Zuiker said Symantec played a key role in ensuring the technology within the series was authentic, drawing on its research and including a character from Norton in the plot. He outlined the benefits for the brand:
“If you think about a $1m contribution for a 30-second spot in season two of CSI. That 30 seconds comes and goes again. For that same million dollars for a Symantec, you’re going to get a 90-minute motion picture, brand integration and a shelf life [online]. You can’t cut it out of the movie, because it is part of the movie… It’s a simple example, but a great example of how brands can come into storytelling and get bigtime mileage.”
Zuiker talked about the upcoming Whodunnit?, a show from his Dare to Pass production company that will air on ABC in the US this summer. It’s a reality-mystery show where amateur sleuths compete to solve pretend murders, while the audience guesses along with them.
“I’ve been trying to crack this CSI competition show for years, and never quite wrapped my head around it,” admitted Zuiker, who thinks he’s nailed it with Whodunnit?
He’s also executive-producing Wonderland, a drama pilot in production for NBC that offers a new spin on Alice in Wonderland, based on a “19 year-old woman from Detroit” named Clara. But Zuiker said traditional TV work isn’t the majority of Dare to Pass’ work in 2013. Far from it, in fact.

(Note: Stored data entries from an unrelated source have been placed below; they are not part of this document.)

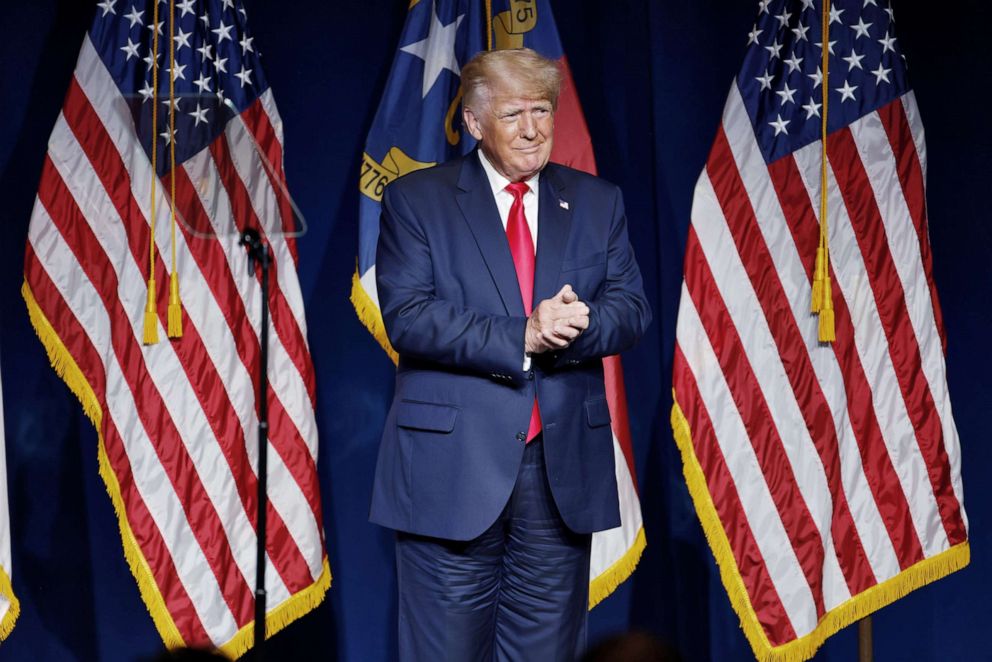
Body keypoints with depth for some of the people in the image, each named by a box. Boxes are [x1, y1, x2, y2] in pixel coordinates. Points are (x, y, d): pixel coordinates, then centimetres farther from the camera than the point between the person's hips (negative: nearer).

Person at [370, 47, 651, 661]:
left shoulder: (598, 202, 13)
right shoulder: (415, 200, 2)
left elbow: (632, 308, 4)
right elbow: (407, 316, -10)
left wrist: (572, 326, -18)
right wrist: (521, 338, -19)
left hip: (563, 466, 3)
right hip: (452, 466, -3)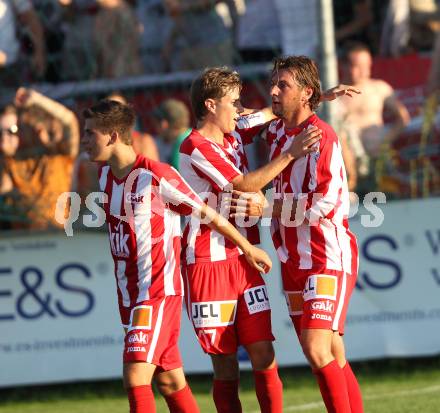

“There’s a need for brands to tell stories, because media’s changed so much,” he said. “Our slate’s about 80% web and technology, and about 20% day-job television. That’s how busy we are in this technology world, because the demand is so huge. Brands are saying ‘we don’t find a lot of value in the 30-second spot any more. Help us find things that have a shelf-life and have scale.”
Zuiker warned that “there’s no cookie-cutter philosophy about how to tell stories through a brand: every one’s a little bit different”, but said the growing number of brands looking to fund web video content should be welcomed by storytellers and producers.
“There’s nothing better than finding brand money, and doing a great movie, and the brand’s happy and you walk away with a little bit of money. And more importantly, the negative is yours,” he said.
“That’s where you want to be: the more you can control your own destiny, and the more you can go global, and the more you can own and control creatively as a true artist… We all want that autonomy, that ownership, and to be able to do stories that we love for audiences.”